Today, many hijabis in heavy makeup, skin-tight skinny jeans, and short tops flood our Instagram feeds and fashion blogs, talking about wearing the hijab to look different, to stand with the oppressed, or to secure a racial or socio-political identity. It’s as if the meaning and responsibility that used to accompany it have completely vanished, degrading the headscarf to a malleable accessory.

Being an “old-school” hijabi in a world where the hijab is becoming more and more popular can be a very lonely place to be at times.

In addition to being ostracized in a largely non-Muslim society, we now face scrutiny from our fellow Muslimahs as well. We are pegged as backwards, too conservative, and comparably unattractive as we stand next to a hijabi decked out in the latest body-hugging fashions. And where does it leave women who don’t wear hijab? Are they homogenous, indifferent to social justice issues, and incapable of sympathizing with the oppressed simply because they blend in a bit better with the crowd?

This is not the first time that hijab has been appropriated. Historically, women have used it to rebel against the West and support Islamic nationalism while governments have enforced or outlawed it to exert power and influence.

Rarely did these movements recognize the hijab as a personal act of worship or grant it the respect it deserved. Today, most of the countries where this new trend is occurring don’t have issues of political oppression. Women living there have the ability to go way beyond their clothing and hijabs and use their words, actions, and organizations to make a statement, fight for social justice, and show solidarity with people of color.
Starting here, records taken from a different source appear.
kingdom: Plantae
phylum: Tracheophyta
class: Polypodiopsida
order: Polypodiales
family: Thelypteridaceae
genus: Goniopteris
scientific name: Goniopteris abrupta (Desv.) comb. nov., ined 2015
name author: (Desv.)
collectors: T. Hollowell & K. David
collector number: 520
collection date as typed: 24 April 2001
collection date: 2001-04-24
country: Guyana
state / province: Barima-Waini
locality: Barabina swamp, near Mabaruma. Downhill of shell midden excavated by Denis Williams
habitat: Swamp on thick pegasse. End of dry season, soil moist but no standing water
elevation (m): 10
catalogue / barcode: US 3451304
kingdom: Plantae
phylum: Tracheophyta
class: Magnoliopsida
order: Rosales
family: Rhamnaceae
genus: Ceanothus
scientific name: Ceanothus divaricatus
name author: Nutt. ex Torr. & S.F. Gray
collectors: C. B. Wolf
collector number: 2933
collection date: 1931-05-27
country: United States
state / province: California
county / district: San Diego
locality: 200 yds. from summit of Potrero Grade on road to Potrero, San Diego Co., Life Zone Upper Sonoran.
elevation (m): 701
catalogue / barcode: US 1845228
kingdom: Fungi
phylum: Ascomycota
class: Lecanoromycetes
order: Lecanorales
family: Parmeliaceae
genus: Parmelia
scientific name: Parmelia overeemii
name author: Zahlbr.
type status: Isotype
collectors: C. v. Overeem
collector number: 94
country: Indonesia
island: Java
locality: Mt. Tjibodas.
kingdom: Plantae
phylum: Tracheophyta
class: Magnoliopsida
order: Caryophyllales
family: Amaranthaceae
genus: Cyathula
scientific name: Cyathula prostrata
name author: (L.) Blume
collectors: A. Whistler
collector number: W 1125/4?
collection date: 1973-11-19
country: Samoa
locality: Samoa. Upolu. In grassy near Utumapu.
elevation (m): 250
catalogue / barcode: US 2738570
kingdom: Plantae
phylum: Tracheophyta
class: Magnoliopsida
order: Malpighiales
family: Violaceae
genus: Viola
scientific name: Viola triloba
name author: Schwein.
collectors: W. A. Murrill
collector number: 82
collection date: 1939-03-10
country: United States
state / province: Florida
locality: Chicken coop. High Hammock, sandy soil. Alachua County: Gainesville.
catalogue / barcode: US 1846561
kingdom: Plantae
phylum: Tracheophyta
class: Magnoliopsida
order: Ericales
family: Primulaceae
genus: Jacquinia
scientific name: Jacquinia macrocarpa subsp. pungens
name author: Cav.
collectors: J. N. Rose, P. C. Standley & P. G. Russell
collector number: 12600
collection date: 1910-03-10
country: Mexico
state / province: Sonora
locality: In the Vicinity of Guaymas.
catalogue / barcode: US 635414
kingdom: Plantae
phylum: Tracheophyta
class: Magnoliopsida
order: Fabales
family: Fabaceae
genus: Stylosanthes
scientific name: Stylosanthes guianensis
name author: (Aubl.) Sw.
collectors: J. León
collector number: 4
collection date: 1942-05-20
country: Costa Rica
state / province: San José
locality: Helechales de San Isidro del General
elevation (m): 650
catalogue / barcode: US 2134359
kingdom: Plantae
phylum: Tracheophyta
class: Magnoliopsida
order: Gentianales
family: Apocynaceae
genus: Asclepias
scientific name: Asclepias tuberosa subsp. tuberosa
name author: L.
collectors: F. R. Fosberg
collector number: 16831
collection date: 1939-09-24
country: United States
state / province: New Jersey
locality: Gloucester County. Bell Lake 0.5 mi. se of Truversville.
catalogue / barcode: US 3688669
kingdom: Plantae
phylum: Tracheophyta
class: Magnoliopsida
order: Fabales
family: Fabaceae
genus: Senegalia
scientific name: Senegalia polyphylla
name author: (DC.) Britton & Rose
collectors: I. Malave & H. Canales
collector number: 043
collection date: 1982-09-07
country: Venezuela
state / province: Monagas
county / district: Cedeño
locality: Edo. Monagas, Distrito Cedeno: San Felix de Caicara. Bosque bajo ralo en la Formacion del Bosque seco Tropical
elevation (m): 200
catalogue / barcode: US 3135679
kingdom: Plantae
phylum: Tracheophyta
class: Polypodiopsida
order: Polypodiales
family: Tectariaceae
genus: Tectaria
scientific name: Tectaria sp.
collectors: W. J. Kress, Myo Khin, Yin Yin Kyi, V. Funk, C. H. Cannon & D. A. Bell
This lack of respect also underlies the issue of women wearing hijab primarily because it is increasingly fashionable to do so. I completely understand if people want to customize their hijabs with different colors, styles, and outfits (I myself enjoy doing so) but to go so far as to make fashion the main motivation defeats the purpose of wearing what is supposed to be a reminder to not focus so much on outward appearances.

Would the same people don a nun’s habit or Jewish yarmulke if it seemed fashionable? Why isn’t the hijab afforded the same deference as other sacred elements of religion?

My purpose for writing is not to pass judgment in a “holier than thou” attitude, but rather to express my discomfort with what hijab is becoming. It’s as if the purpose behind the hijab, an outward expression of one’s spiritual state, has completely shifted from what it once was. But if fringe benefits, such as appearing unique, fashionable, or rebellious are the main motivation behind wearing it, then is one’s intention really to please God or please oneself?

At the end of the day, a woman can decide to wear a hijab for whatever reason she wants, as Allah is the ultimate Judge. I simply hope that every woman who chooses to wear the hijab does so with the careful thought and clear intention the decision deserves.